Saved entries
########

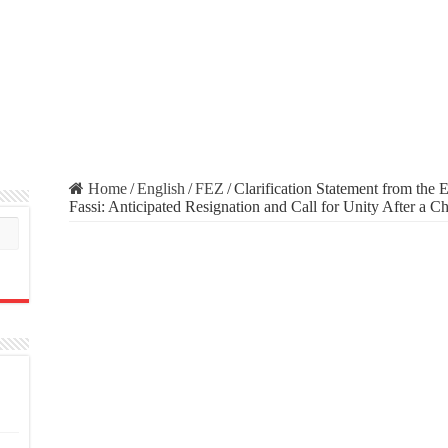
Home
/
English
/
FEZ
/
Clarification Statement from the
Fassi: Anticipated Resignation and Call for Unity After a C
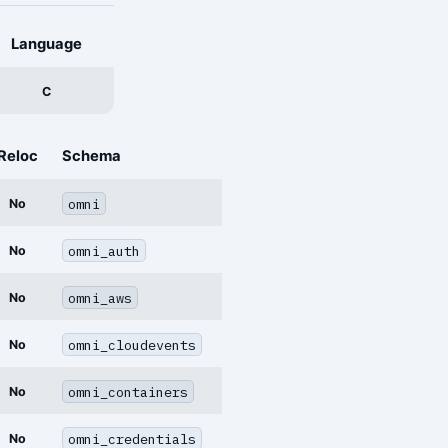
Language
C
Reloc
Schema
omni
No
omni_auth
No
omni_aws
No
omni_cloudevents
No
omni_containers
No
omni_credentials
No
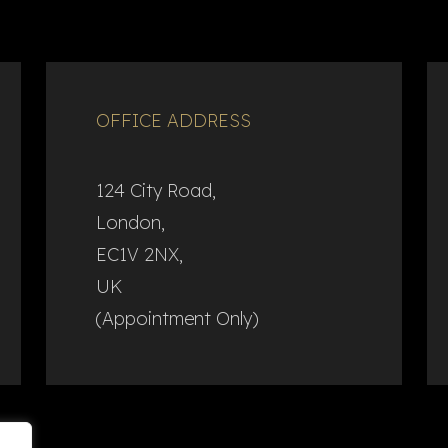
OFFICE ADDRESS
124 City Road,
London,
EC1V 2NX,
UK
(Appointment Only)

########

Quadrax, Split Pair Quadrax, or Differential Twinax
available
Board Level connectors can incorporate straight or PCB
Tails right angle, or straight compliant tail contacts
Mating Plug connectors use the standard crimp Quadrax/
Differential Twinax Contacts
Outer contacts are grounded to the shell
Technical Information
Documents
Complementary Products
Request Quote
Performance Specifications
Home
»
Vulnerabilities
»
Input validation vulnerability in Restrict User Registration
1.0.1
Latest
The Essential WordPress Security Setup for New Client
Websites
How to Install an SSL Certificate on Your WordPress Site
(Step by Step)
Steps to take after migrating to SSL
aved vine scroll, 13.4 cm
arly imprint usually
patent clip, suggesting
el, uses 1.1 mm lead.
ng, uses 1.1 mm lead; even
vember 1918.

########

Update the material from the line with "OFFICE ADDRESS" to the line with "(Appointment Only)" by putting "United Kingdom" in place of "UK", leaving everything else unchanged. Give back only those lines.

SOLUTION TO THE PROBLEM:
OFFICE ADDRESS
124 City Road,
London,
EC1V 2NX,
United Kingdom
(Appointment Only)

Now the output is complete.